Boat Name: Goblin/JuJu

Model/Year: 1981/1972

Hull No. 10369/1222

Hailing Port: Jacksonville Florida
03/23/2010 8:39 AM Pacific Time

I would agree with Greg here. Consider that few boats use plywood as core material. Most use either balsa or foam. Water would obviously be detrimental to either of these. As Greg said, the core is not going to be exposed to moisture. If it is, well in time it wouldn't matter what core material you use.
Aaron M Benham
33a Loomis Hights

Boat Name: Tidely-Idley: The never ending project

Model/Year: 1978 C22

Hull No. 8070

Hailing Port:
03/23/2010 12:02 PM Pacific Time

Actually, many boats use plywood as a core material as it is much cheaper thnt balsa or foam which is used because it is lighter than plywood. Remember the main reason any core material is used is to increase the stiffness, not necessarily the strength of the structure.
As for the statement that water won't get into the encapsulated wood, lets remember what caused the problem of the delaminated/rotted core in the first place; yes it was water intrusion in the encapsulated core. Catalina originally used marine grade plywood in the deck, hull stringers, transom and even under the cockpit and the wood still got wet and rotted.
Re-coring the deck is such a labor intensive job that to even think about using anything but the right materials is out of the question in my opinion. Water IS going to get in there and once it does it has no way of getting out short of drilling holes and pulling it out. Using construction grade wood is just asking to do the job again in a few years. The only place I would even consider using standard lumber is for the settee table. It has no place anywhere else on a boat.



Boat Name:

Model/Year:

Hull No.

Hailing Port:
03/24/2010 7:19 AM Pacific Time

Hi all, I recored a deck section on a bigger boat that had used balsa to start with.

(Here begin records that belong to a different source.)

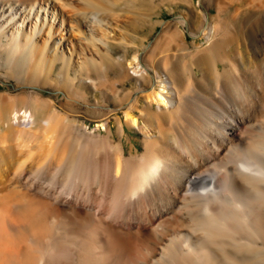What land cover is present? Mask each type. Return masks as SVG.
<instances>
[{
    "label": "bare ground",
    "instance_id": "bare-ground-1",
    "mask_svg": "<svg viewBox=\"0 0 264 264\" xmlns=\"http://www.w3.org/2000/svg\"><path fill=\"white\" fill-rule=\"evenodd\" d=\"M103 2L0 0V77L62 93L0 90V264H264V129L244 133L264 47L240 62L206 15L207 45L165 26L122 59L109 43H136ZM87 86L114 102L87 103L94 122L72 110Z\"/></svg>",
    "mask_w": 264,
    "mask_h": 264
},
{
    "label": "rangeland",
    "instance_id": "rangeland-1",
    "mask_svg": "<svg viewBox=\"0 0 264 264\" xmlns=\"http://www.w3.org/2000/svg\"><path fill=\"white\" fill-rule=\"evenodd\" d=\"M101 1H104L103 3L108 5V7L109 5L111 6V3H114L110 11L114 8L115 12L114 10L112 12L120 17V30L133 43H136L135 46L130 47H124L117 43H109L108 46L110 51L115 56H119L122 59L124 56L125 58L131 59L136 51L141 50V47L147 46L149 50H151L154 46H158L160 41L166 39L165 36H167V34H164V30L167 26L175 30V33L173 35L171 34V38L177 42H183L193 52L196 46L201 47L208 44V41L200 35V29L206 21V17L212 24L217 26L219 33L223 31L221 33L226 34L229 40L228 48H230L231 51L235 50L237 54L239 53L238 59L240 62L243 60L242 54L246 53L245 57H250L248 49L250 41H254L262 48L264 47V0H248V2L246 0H114L113 2L111 1V3L109 2L110 0ZM184 19H186L187 24L184 22ZM176 32L177 34L178 32L179 34L182 32V38H179ZM170 46L171 52L173 50L175 51L172 52L174 53L173 56L178 55V45ZM263 56L264 54H262V57ZM186 58L188 62L192 63L194 61L192 53L188 54L185 59ZM215 64L218 68H221L223 65H226V62L215 60ZM261 70L262 73H264V66H262ZM193 71L197 75L201 73V69L197 65L193 66ZM0 79L1 91H20L27 89L37 93L40 92L39 94L42 97L52 98L57 103L62 101V93L53 89L51 86L26 87L18 85L13 79H7L2 76ZM134 86L135 80L130 77L127 78L124 85L120 87L124 92L129 90L133 91ZM193 87L198 88L196 85H193ZM86 89L89 94L88 100L80 98L81 101L77 103L76 107L72 108V110L77 111L84 118H88L90 122H94L93 120H95L98 112L88 111L87 109L89 107L86 104L113 105L114 102L103 98L100 90H94L91 86H87ZM261 105L262 103L258 102L256 108L260 109L262 107ZM253 117L246 122L250 124L251 128L248 124L249 130L247 127H244V133L246 132L245 135H249L251 131L257 133V131L259 132L264 129V119H262L258 113ZM252 121L253 123H250ZM125 126L126 125H124L125 133L123 138L126 148L134 144L138 149H141L140 133L133 128ZM256 133H254V135Z\"/></svg>",
    "mask_w": 264,
    "mask_h": 264
}]
</instances>
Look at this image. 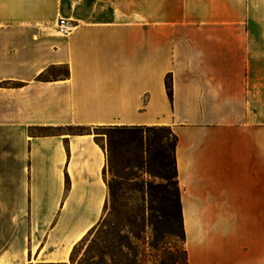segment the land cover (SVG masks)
<instances>
[{
  "label": "crops",
  "instance_id": "crops-1",
  "mask_svg": "<svg viewBox=\"0 0 264 264\" xmlns=\"http://www.w3.org/2000/svg\"><path fill=\"white\" fill-rule=\"evenodd\" d=\"M110 126L177 136L189 264H264V0H0V264H71Z\"/></svg>",
  "mask_w": 264,
  "mask_h": 264
},
{
  "label": "rangeland",
  "instance_id": "rangeland-1",
  "mask_svg": "<svg viewBox=\"0 0 264 264\" xmlns=\"http://www.w3.org/2000/svg\"><path fill=\"white\" fill-rule=\"evenodd\" d=\"M106 132V130H99ZM163 149L172 160V137L164 133ZM106 134L102 143L106 145ZM127 160L137 163L132 153L120 151L113 164L107 165L105 179L110 184L103 216L87 237L75 249L71 264H189L185 252L180 212L176 204L174 179H164L172 166L162 167L148 162L151 175L141 169H125ZM114 166L117 176L111 173ZM154 223L157 229L151 224ZM132 231V232H129ZM165 232H169L166 236ZM129 233L131 245L121 247L119 240ZM158 239V240H157ZM184 239V240H183Z\"/></svg>",
  "mask_w": 264,
  "mask_h": 264
},
{
  "label": "trees",
  "instance_id": "trees-1",
  "mask_svg": "<svg viewBox=\"0 0 264 264\" xmlns=\"http://www.w3.org/2000/svg\"><path fill=\"white\" fill-rule=\"evenodd\" d=\"M166 87L169 97L172 98L171 75H167L166 77ZM102 130H106V132L103 133L96 132L97 135L95 139L106 151L107 163L104 168V174H106L107 165L110 162L113 164L116 155H118L120 151L132 153L137 157V163H132L130 160H127V163L125 164V169L127 170L136 169V168L141 170L144 169L151 175H155L152 173V169L147 167L148 162L154 161L160 163L162 167H165V171L169 166L170 167L172 166V168L170 169V171L172 172L171 176L169 175L170 173L163 172L164 175H162L161 177L164 179L172 178L175 181L174 183L176 185V204L179 208L183 238L185 239L183 218L181 212L180 193L177 183V168H176L175 155H174L175 147L177 144V136L173 133L171 128L166 126H110ZM164 133H167L168 136L172 137V143H169L168 145V148L171 150L172 153V160L170 162L167 161L168 155L166 153V150L163 149V144H161L162 139L164 137L167 138V136L164 135ZM104 134H106V138H107L106 145L102 143ZM111 173L113 174L114 177L117 176L116 171H114L113 165H111ZM107 184L108 187H110V184L109 183ZM151 224L154 226V229L156 230L157 226L154 223ZM168 233L169 232H165V234L162 235L166 236V234ZM123 235H124L123 239L119 240V243L121 244L122 248L123 247L129 248V245H131L130 234L124 233ZM84 239L82 240V242L84 241ZM77 247H75V249ZM75 249L73 251V254L75 252ZM185 252L187 254L186 250ZM101 264H108V263L106 261H101Z\"/></svg>",
  "mask_w": 264,
  "mask_h": 264
},
{
  "label": "built area",
  "instance_id": "built-area-1",
  "mask_svg": "<svg viewBox=\"0 0 264 264\" xmlns=\"http://www.w3.org/2000/svg\"><path fill=\"white\" fill-rule=\"evenodd\" d=\"M74 26L70 20L60 18L57 22V30L61 36H69L73 32Z\"/></svg>",
  "mask_w": 264,
  "mask_h": 264
}]
</instances>
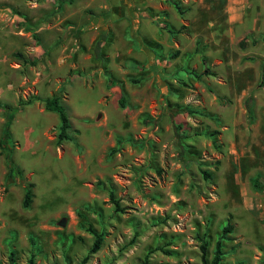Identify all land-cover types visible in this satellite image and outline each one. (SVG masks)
Here are the masks:
<instances>
[{
	"label": "rangeland",
	"instance_id": "1",
	"mask_svg": "<svg viewBox=\"0 0 264 264\" xmlns=\"http://www.w3.org/2000/svg\"><path fill=\"white\" fill-rule=\"evenodd\" d=\"M263 64L264 0H0V264H264Z\"/></svg>",
	"mask_w": 264,
	"mask_h": 264
},
{
	"label": "trees",
	"instance_id": "2",
	"mask_svg": "<svg viewBox=\"0 0 264 264\" xmlns=\"http://www.w3.org/2000/svg\"><path fill=\"white\" fill-rule=\"evenodd\" d=\"M175 8H177V6H175ZM263 85H264V64L262 65L261 72H260V79L258 82V86H263ZM0 106L2 108H4L5 112L7 113L6 124H5L4 128L1 130L0 148H2L3 147V140L9 138V136H10L8 125H9V121L11 120L13 113L17 110V108L16 107L10 108L7 104H4V103H0ZM43 107L46 110L53 111L57 114V118H58L57 139H59V140L70 139V135L68 134V130L70 129V122H69V119H68V116L66 113V109H65L64 105L60 102L59 96L57 94H52L48 97H45L43 99ZM247 110H248V115H250V105L247 106ZM6 164H7V168H8L7 176L9 178H12V179H15V178L21 179L22 178L21 170L17 166H15L14 164H12L9 159L6 160ZM201 172L206 177L209 175L205 170H201ZM258 177L259 176L257 175V176L252 177L250 179L252 186L254 188H257V189H264V183L260 182L258 180ZM31 196H32V194H31V183L23 182V197H22V205L23 206H27L29 204V202L31 200ZM109 199H110L111 203H113L114 207L117 208L118 204H117L116 200L113 199L112 194H109ZM80 225L83 227L84 224L81 223ZM86 230H88L94 236L93 241L91 243V246L88 249V253H93L99 248V245L101 242V237H100L99 233H96L94 231V229H92L89 226H87ZM230 230H231V226L229 224H227L226 226H224L222 228L223 233H226ZM219 247H220V243H219V240H217L214 244L213 255L211 258V264H216L217 261L219 260V254H220V248ZM200 248H201V250L204 249V247H202V246ZM86 258H87V255H85L82 258V263L85 261ZM28 264H32L31 258H29Z\"/></svg>",
	"mask_w": 264,
	"mask_h": 264
},
{
	"label": "crops",
	"instance_id": "3",
	"mask_svg": "<svg viewBox=\"0 0 264 264\" xmlns=\"http://www.w3.org/2000/svg\"><path fill=\"white\" fill-rule=\"evenodd\" d=\"M114 6H112L111 8H110V10H108V12L106 13V15L108 16V17H110V18H112L114 15H116V14H118V13H116V9L115 8H113ZM147 9V8H146ZM119 12H120V10H119Z\"/></svg>",
	"mask_w": 264,
	"mask_h": 264
}]
</instances>
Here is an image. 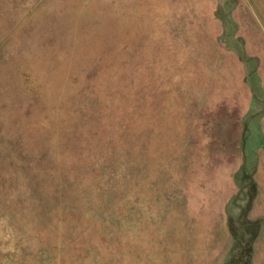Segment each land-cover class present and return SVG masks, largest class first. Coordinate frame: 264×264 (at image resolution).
Masks as SVG:
<instances>
[{
  "label": "rangeland",
  "instance_id": "obj_1",
  "mask_svg": "<svg viewBox=\"0 0 264 264\" xmlns=\"http://www.w3.org/2000/svg\"><path fill=\"white\" fill-rule=\"evenodd\" d=\"M0 264H264V0H0Z\"/></svg>",
  "mask_w": 264,
  "mask_h": 264
}]
</instances>
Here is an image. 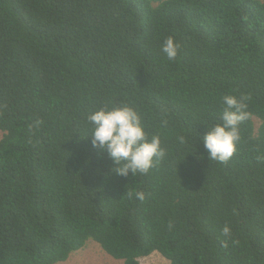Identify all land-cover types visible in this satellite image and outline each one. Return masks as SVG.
<instances>
[{"label":"trees","instance_id":"trees-1","mask_svg":"<svg viewBox=\"0 0 264 264\" xmlns=\"http://www.w3.org/2000/svg\"><path fill=\"white\" fill-rule=\"evenodd\" d=\"M225 95L251 115L221 163L199 139ZM121 105L165 150L145 174L92 147L89 115ZM0 132V264H60L89 241L123 264H264L261 0H0Z\"/></svg>","mask_w":264,"mask_h":264},{"label":"clouds","instance_id":"clouds-1","mask_svg":"<svg viewBox=\"0 0 264 264\" xmlns=\"http://www.w3.org/2000/svg\"><path fill=\"white\" fill-rule=\"evenodd\" d=\"M179 48V43L169 36L163 43L162 51L169 60H173L178 56ZM245 99L235 95L223 97L225 108L220 117L221 122L209 128L199 139L209 160L226 163L236 152L241 139L240 125L251 115L247 111ZM88 120L93 126L90 135L92 147L107 153L116 165L113 169L117 175L128 177L129 174H145L165 156L160 137L153 135L149 139L140 114L128 105L102 107L89 115ZM178 139L184 143L183 137ZM135 196L139 200L145 198V194L139 191ZM222 234L230 236L228 225L223 227Z\"/></svg>","mask_w":264,"mask_h":264},{"label":"rangeland","instance_id":"rangeland-1","mask_svg":"<svg viewBox=\"0 0 264 264\" xmlns=\"http://www.w3.org/2000/svg\"><path fill=\"white\" fill-rule=\"evenodd\" d=\"M264 2V0H261ZM255 122V128L258 127L259 122ZM3 133L0 132V138ZM140 264H169V262L159 253L154 252L147 257L139 259ZM60 264H123V261L116 260L107 255L98 244L89 241L86 246L75 253H73L66 262Z\"/></svg>","mask_w":264,"mask_h":264}]
</instances>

I used nidacore or something like it from a company in florida. I thought the price was reasonable but I don't remember what it was. The new core is a sandwich of plastic top and bottom with a plastic honeycombed structure in the middle. light but strong. I agree that using the best material is the thing to do, and this plastic will never rot even if water gets to it. hope this helps.
Tim Seifert


Boat Name: Mary's Joy

Model/Year:

Hull No. 8281

Hailing Port: Holyrood, Newfoundland
03/27/2010 4:08 PM Pacific Time

Re-core project is underway now. I have removed the old plywood, as far back as the cabin lights. Haven't yet decided whether to go further back. I will probably replace the forehatch. I just saw a picture of "Miss Kitty" online (nice looking vessel). It seems to have a Lewmar hatch, which is what I am considering. Has anyone experience replacing the standard hatch with a Lewmar (or Bowmar) hatch?
Thanks.
Kendall Boykin
Tampa

Boat Name: MOONDANCE

Model/Year: 1986/C22

Hull No. 3220

Hailing Port: Tampa
08/27/2017 9:01 AM Pacific Time

Not trying to be rude to anyone and I know this is an old thread but do not use 5200 as a structural bond. 5200 is a sealant and should only be used a such. That is just really bad advice. SMH!
Kendall Boykin
Tampa

Boat Name: MOONDANCE

Model/Year: 1986/C22

Hull No. 3220

Hailing Port: Tampa
08/27/2017 9:07 AM Pacific Time

On another note also don't use exterior plywood as it has been pressure treated and will inhibit the bond of the resin. It is also not designed for a marine environment. I really can't believe the bad advice on this page. If you want advice I suggest calling a professional fiberglass repair shop. Most understand how expensive paying someone else to do the work can get and would be more than willing to give advice.